» WHAT THE TASK REQUIRES
An exact copy of every record is needed, with the pictures left out.

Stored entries
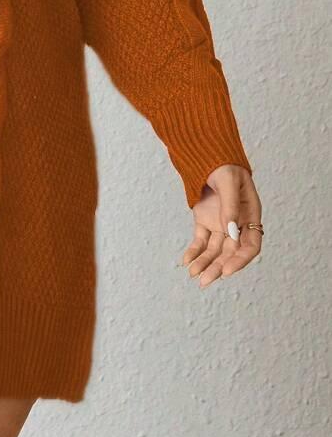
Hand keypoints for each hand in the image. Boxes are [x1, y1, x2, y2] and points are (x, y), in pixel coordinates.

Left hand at [179, 164, 262, 287]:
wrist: (206, 155)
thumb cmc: (224, 165)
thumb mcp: (229, 182)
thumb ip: (230, 207)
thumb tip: (231, 233)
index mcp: (250, 215)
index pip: (251, 245)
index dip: (241, 260)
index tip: (227, 271)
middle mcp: (237, 224)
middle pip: (230, 252)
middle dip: (218, 268)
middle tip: (205, 281)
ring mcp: (220, 223)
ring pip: (214, 250)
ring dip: (204, 263)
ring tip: (193, 274)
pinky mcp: (205, 221)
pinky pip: (200, 240)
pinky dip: (193, 251)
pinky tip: (186, 261)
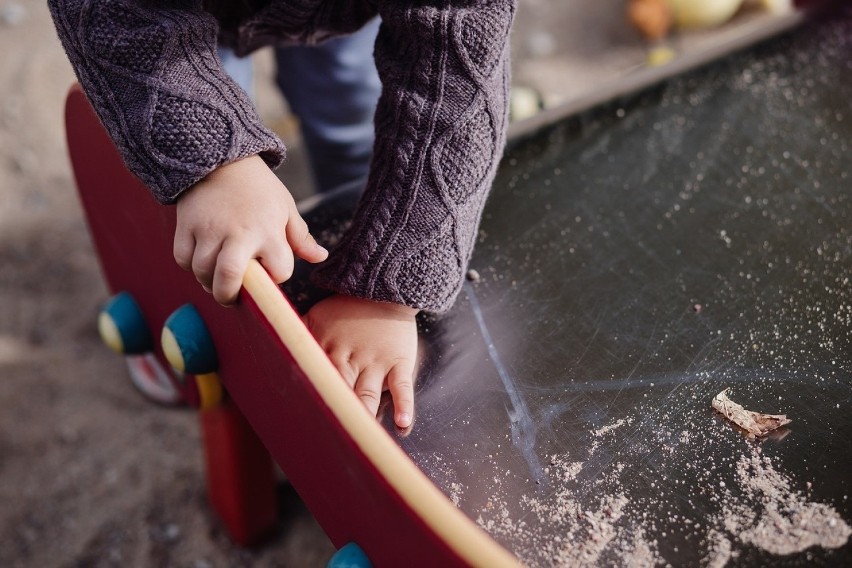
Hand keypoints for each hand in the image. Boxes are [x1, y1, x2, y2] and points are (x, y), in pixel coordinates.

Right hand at [174, 155, 327, 303]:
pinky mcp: (187, 225)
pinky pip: (183, 259)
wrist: (220, 157)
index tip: (272, 269)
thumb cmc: (259, 187)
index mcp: (268, 231)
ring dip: (210, 283)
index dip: (277, 275)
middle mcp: (238, 234)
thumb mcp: (285, 208)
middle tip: (233, 297)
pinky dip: (191, 266)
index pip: (279, 271)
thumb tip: (320, 257)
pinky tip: (202, 261)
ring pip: (203, 272)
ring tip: (218, 279)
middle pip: (229, 278)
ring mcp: (209, 230)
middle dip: (229, 296)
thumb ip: (301, 237)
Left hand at [303, 295, 417, 428]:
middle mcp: (351, 358)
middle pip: (340, 391)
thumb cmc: (347, 310)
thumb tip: (273, 353)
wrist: (384, 290)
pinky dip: (404, 404)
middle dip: (335, 413)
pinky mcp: (399, 362)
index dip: (309, 401)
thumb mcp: (316, 317)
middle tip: (329, 439)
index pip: (314, 379)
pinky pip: (402, 385)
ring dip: (364, 414)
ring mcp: (376, 361)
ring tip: (362, 435)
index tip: (301, 422)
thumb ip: (298, 336)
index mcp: (327, 349)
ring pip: (368, 393)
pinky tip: (402, 422)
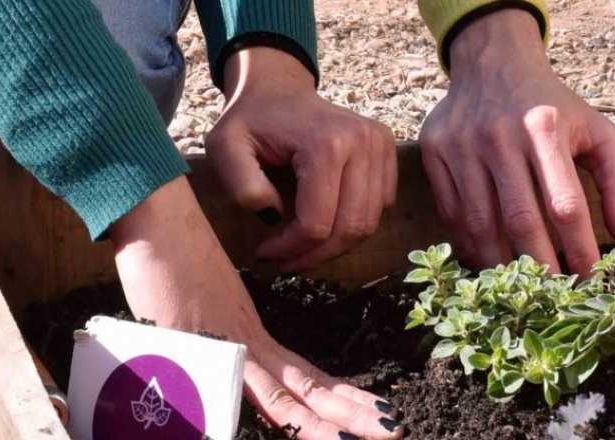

» ANSWER TO THE PROBLEM
Hand keypoints for each hand in the image. Boxes are [x1, y1, x2, y2] and points are (x, y), in pixel coordinates.

Left hand at [179, 164, 262, 287]:
wrist: (206, 155)
thumb cmc: (224, 165)
thumb mcp: (229, 182)
thumb ip: (230, 207)
thumb tip: (231, 233)
index mcp: (250, 215)
index pip: (251, 245)
index dip: (241, 260)
index tip: (227, 271)
middle mcp: (237, 224)
middle pip: (230, 252)
middle dip: (218, 268)
middle tip: (205, 281)
ring mcp: (220, 223)
ring pip: (214, 250)
ring dip: (204, 263)
ring tip: (193, 274)
pinky mcp: (205, 221)
pinky pip: (200, 240)
pinky dip: (193, 251)
pinky tip: (186, 261)
Hand keypoints for each hand in the image. Boxes are [x1, y1, x2, y2] and points are (x, y), in pixel coordinates.

Right hand at [174, 155, 327, 303]:
pinky mcp: (187, 225)
pinky pip: (183, 259)
wrist: (220, 157)
index tip: (272, 269)
thumb cmc: (259, 187)
index mcp: (268, 231)
ring dip: (210, 283)
index dip: (277, 275)
middle mcp: (238, 234)
thumb mcp: (285, 208)
middle tip: (233, 297)
pinky dip: (191, 266)
index pip: (279, 271)
thumb tip: (320, 257)
pinky tip: (202, 261)
ring pip: (203, 272)
ring tip: (218, 279)
middle pip: (229, 278)
ring mcp: (209, 230)
middle dip: (229, 296)
thumb ip: (301, 237)
Left hand at [303, 295, 417, 428]:
middle mcp: (351, 358)
middle pip: (340, 391)
thumb cmc: (347, 310)
thumb tip: (273, 353)
wrist: (384, 290)
pinky dip: (404, 404)
middle dip: (335, 413)
pinky mcp: (399, 362)
index dip: (309, 401)
thumb mcp: (316, 317)
middle tip: (329, 439)
index pip: (314, 379)
pinky pip: (402, 385)
ring dip: (364, 414)
ring mcp: (376, 361)
ring tip: (362, 435)
index tip: (301, 422)
thumb ip: (298, 336)
index mcp: (327, 349)
ring pip: (368, 393)
pinky tip: (402, 422)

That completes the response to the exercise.